Exercise brief:
Each entry should be set down exactly as written, except for any picture it holds.

Records for processing:
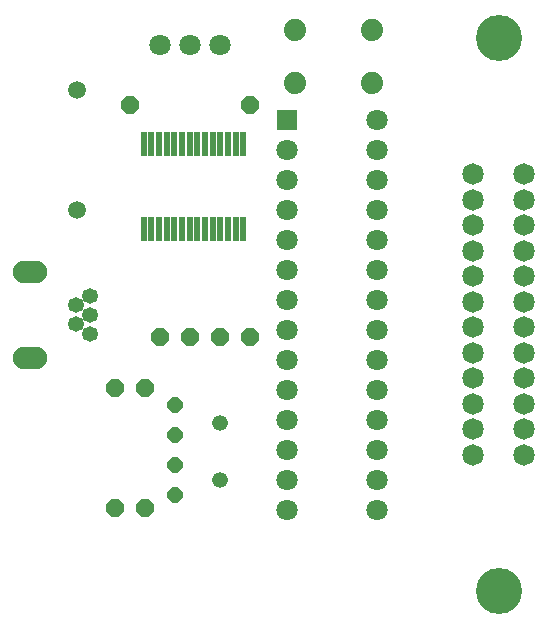
<source format=gts>
G04 DipTrace 3.3.1.0*
G04 GPIB-USBAR488v1.012Mar2019.GTS*
%MOIN*%
G04 #@! TF.FileFunction,Soldermask,Top*
G04 #@! TF.Part,Single*
%AMOUTLINE0*
4,1,8,
0.010709,0.025866,
0.025866,0.010709,
0.025866,-0.010709,
0.010709,-0.025866,
-0.010709,-0.025866,
-0.025866,-0.010709,
-0.025866,0.010709,
-0.010709,0.025866,
0.010709,0.025866,
0*%
%AMOUTLINE1*
4,1,8,
-0.010709,-0.025866,
-0.025866,-0.010709,
-0.025866,0.010709,
-0.010709,0.025866,
0.010709,0.025866,
0.025866,0.010709,
0.025866,-0.010709,
0.010709,-0.025866,
-0.010709,-0.025866,
0*%
%AMOUTLINE2*
4,1,8,
0.012629,-0.030487,
-0.012629,-0.030487,
-0.030487,-0.012629,
-0.030487,0.012629,
-0.012629,0.030487,
0.012629,0.030487,
0.030487,0.012629,
0.030487,-0.012629,
0.012629,-0.030487,
0*%
%AMOUTLINE3*
4,1,8,
0.030487,0.012629,
0.030487,-0.012629,
0.012629,-0.030487,
-0.012629,-0.030487,
-0.030487,-0.012629,
-0.030487,0.012629,
-0.012629,0.030487,
0.012629,0.030487,
0.030487,0.012629,
0*%
%AMOUTLINE4*
4,1,8,
0.030486,-0.012625,
0.012625,-0.030486,
-0.012625,-0.030486,
-0.030486,-0.012625,
-0.030486,0.012625,
-0.012625,0.030486,
0.012625,0.030486,
0.030486,0.012625,
0.030486,-0.012625,
0*%
%AMOUTLINE5*
4,1,8,
-0.030486,0.012625,
-0.012625,0.030486,
0.012625,0.030486,
0.030486,0.012625,
0.030486,-0.012625,
0.012625,-0.030486,
-0.012625,-0.030486,
-0.030486,-0.012625,
-0.030486,0.012625,
0*%
%ADD27C,0.059055*%
%ADD29C,0.074*%
%ADD37C,0.05216*%
%ADD40C,0.153543*%
%ADD51R,0.02378X0.078898*%
%ADD53C,0.071024*%
%ADD55R,0.071024X0.071024*%
%ADD57C,0.071024*%
%ADD63O,0.114331X0.074961*%
%ADD65O,0.055276X0.051339*%
%ADD67C,0.071811*%
%ADD76OUTLINE0*%
%ADD77OUTLINE1*%
%ADD78OUTLINE2*%
%ADD79OUTLINE3*%
%ADD80OUTLINE4*%
%ADD81OUTLINE5*%
%FSLAX26Y26*%
G04*
G70*
G90*
G75*
G01*
G04 TopMask*
%LPD*%
D76*
X1026693Y1076693D3*
Y1176693D3*
D77*
Y976693D3*
Y876693D3*
D67*
X2191071Y1008976D3*
Y1094016D3*
Y1179055D3*
Y1264094D3*
Y1349134D3*
Y1434173D3*
Y1519213D3*
Y1604252D3*
Y1689291D3*
Y1774331D3*
Y1859370D3*
Y1944409D3*
X2022173D3*
Y1859370D3*
Y1774331D3*
Y1689291D3*
Y1604252D3*
Y1519213D3*
Y1434173D3*
Y1349134D3*
Y1264094D3*
Y1179055D3*
Y1094016D3*
Y1008976D3*
D40*
X2106622Y555433D3*
Y2397953D3*
D65*
X743346Y1539685D3*
X696102Y1508189D3*
X743346Y1476693D3*
X696102Y1445197D3*
X743346Y1413701D3*
D63*
X544528Y1620394D3*
Y1332992D3*
D27*
X701693Y1826693D3*
Y2226693D3*
D78*
X876693Y2176693D3*
X1276693D3*
D79*
X926693Y833226D3*
Y1233226D3*
X826693Y833226D3*
Y1233226D3*
D29*
X1426693Y2426693D3*
X1682693D3*
X1426693Y2248693D3*
X1682693D3*
D80*
X976693Y1401694D3*
X1076693D3*
D57*
X1176693Y2376693D3*
X1076693D3*
X976693D3*
D81*
X1276693Y1401692D3*
X1176693D3*
D55*
X1401693Y2126693D3*
D53*
Y2026693D3*
Y1926693D3*
Y1826693D3*
Y1726693D3*
Y1626693D3*
Y1526693D3*
Y1426693D3*
Y1326693D3*
Y1226693D3*
Y1126693D3*
Y1026693D3*
Y926693D3*
Y826693D3*
X1701693D3*
Y926693D3*
Y1026693D3*
Y1126693D3*
Y1226693D3*
Y1326693D3*
Y1426693D3*
Y1526693D3*
Y1626693D3*
Y1726693D3*
Y1826693D3*
Y1926693D3*
Y2026693D3*
Y2126693D3*
D51*
X1255114Y2047054D3*
X1229524D3*
X1203933D3*
X1178343D3*
X1152752D3*
X1127161D3*
X1101571D3*
X1075980D3*
X1050390D3*
X1024799D3*
X999209D3*
X973618D3*
X948028D3*
X922437D3*
Y1763581D3*
X948028Y1763589D3*
X973618D3*
X999209D3*
X1024799D3*
X1050390D3*
X1075980D3*
X1101571D3*
X1127161D3*
X1152752D3*
X1178343D3*
X1203933D3*
X1229524D3*
X1255114D3*
D37*
X1176693Y926693D3*
Y1116693D3*
M02*

</source>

Task solution:
<source format=gts>
G04 DipTrace 3.3.1.0*
G04 GPIB-USBAR488v1.012Mar2019.GTS*
%MOIN*%
G04 #@! TF.FileFunction,Soldermask,Top*
G04 #@! TF.Part,Single*
%AMOUTLINE0*
4,1,8,
0.010709,0.025866,
0.025866,0.010709,
0.025866,-0.010709,
0.010709,-0.025866,
-0.010709,-0.025866,
-0.025866,-0.010709,
-0.025866,0.010709,
-0.010709,0.025866,
0.010709,0.025866,
0*%
%AMOUTLINE1*
4,1,8,
-0.010709,-0.025866,
-0.025866,-0.010709,
-0.025866,0.010709,
-0.010709,0.025866,
0.010709,0.025866,
0.025866,0.010709,
0.025866,-0.010709,
0.010709,-0.025866,
-0.010709,-0.025866,
0*%
%AMOUTLINE2*
4,1,8,
0.012629,-0.030487,
-0.012629,-0.030487,
-0.030487,-0.012629,
-0.030487,0.012629,
-0.012629,0.030487,
0.012629,0.030487,
0.030487,0.012629,
0.030487,-0.012629,
0.012629,-0.030487,
0*%
%AMOUTLINE3*
4,1,8,
0.030487,0.012629,
0.030487,-0.012629,
0.012629,-0.030487,
-0.012629,-0.030487,
-0.030487,-0.012629,
-0.030487,0.012629,
-0.012629,0.030487,
0.012629,0.030487,
0.030487,0.012629,
0*%
%AMOUTLINE4*
4,1,8,
0.030486,-0.012625,
0.012625,-0.030486,
-0.012625,-0.030486,
-0.030486,-0.012625,
-0.030486,0.012625,
-0.012625,0.030486,
0.012625,0.030486,
0.030486,0.012625,
0.030486,-0.012625,
0*%
%AMOUTLINE5*
4,1,8,
-0.030486,0.012625,
-0.012625,0.030486,
0.012625,0.030486,
0.030486,0.012625,
0.030486,-0.012625,
0.012625,-0.030486,
-0.012625,-0.030486,
-0.030486,-0.012625,
-0.030486,0.012625,
0*%
%ADD27C,0.059055*%
%ADD29C,0.074*%
%ADD37C,0.05216*%
%ADD40C,0.153543*%
%ADD51R,0.02378X0.078898*%
%ADD53C,0.071024*%
%ADD55R,0.071024X0.071024*%
%ADD57C,0.071024*%
%ADD63O,0.114331X0.074961*%
%ADD65O,0.055276X0.051339*%
%ADD67C,0.071811*%
%ADD76OUTLINE0*%
%ADD77OUTLINE1*%
%ADD78OUTLINE2*%
%ADD79OUTLINE3*%
%ADD80OUTLINE4*%
%ADD81OUTLINE5*%
%FSLAX26Y26*%
G04*
G70*
G90*
G75*
G01*
G04 TopMask*
%LPD*%
D76*
X1026693Y1076693D3*
Y1176693D3*
D77*
Y976693D3*
Y876693D3*
D67*
X2191071Y1008976D3*
Y1094016D3*
Y1179055D3*
Y1264094D3*
Y1349134D3*
Y1434173D3*
Y1519213D3*
Y1604252D3*
Y1689291D3*
Y1774331D3*
Y1859370D3*
Y1944409D3*
X2022173D3*
Y1859370D3*
Y1774331D3*
Y1689291D3*
Y1604252D3*
Y1519213D3*
Y1434173D3*
Y1349134D3*
Y1264094D3*
Y1179055D3*
Y1094016D3*
Y1008976D3*
D40*
X2106622Y555433D3*
Y2397953D3*
D65*
X743346Y1539685D3*
X696102Y1508189D3*
X743346Y1476693D3*
X696102Y1445197D3*
X743346Y1413701D3*
D63*
X544528Y1620394D3*
Y1332992D3*
D27*
X701693Y1826693D3*
Y2226693D3*
D78*
X876693Y2176693D3*
X1276693D3*
D79*
X926693Y833226D3*
Y1233226D3*
X826693Y833226D3*
Y1233226D3*
D29*
X1426693Y2426693D3*
X1682693D3*
X1426693Y2248693D3*
X1682693D3*
D80*
X976693Y1401694D3*
X1076693D3*
D57*
X1176693Y2376693D3*
X1076693D3*
X976693D3*
D81*
X1276693Y1401692D3*
X1176693D3*
D55*
X1401693Y2126693D3*
D53*
Y2026693D3*
Y1926693D3*
Y1826693D3*
Y1726693D3*
Y1626693D3*
Y1526693D3*
Y1426693D3*
Y1326693D3*
Y1226693D3*
Y1126693D3*
Y1026693D3*
Y926693D3*
Y826693D3*
X1701693D3*
Y926693D3*
Y1026693D3*
Y1126693D3*
Y1226693D3*
Y1326693D3*
Y1426693D3*
Y1526693D3*
Y1626693D3*
Y1726693D3*
Y1826693D3*
Y1926693D3*
Y2026693D3*
Y2126693D3*
D51*
X1255114Y2047054D3*
X1229524D3*
X1203933D3*
X1178343D3*
X1152752D3*
X1127161D3*
X1101571D3*
X1075980D3*
X1050390D3*
X1024799D3*
X999209D3*
X973618D3*
X948028D3*
X922437D3*
Y1763581D3*
X948028Y1763589D3*
X973618D3*
X999209D3*
X1024799D3*
X1050390D3*
X1075980D3*
X1101571D3*
X1127161D3*
X1152752D3*
X1178343D3*
X1203933D3*
X1229524D3*
X1255114D3*
D37*
X1176693Y926693D3*
Y1116693D3*
M02*

</source>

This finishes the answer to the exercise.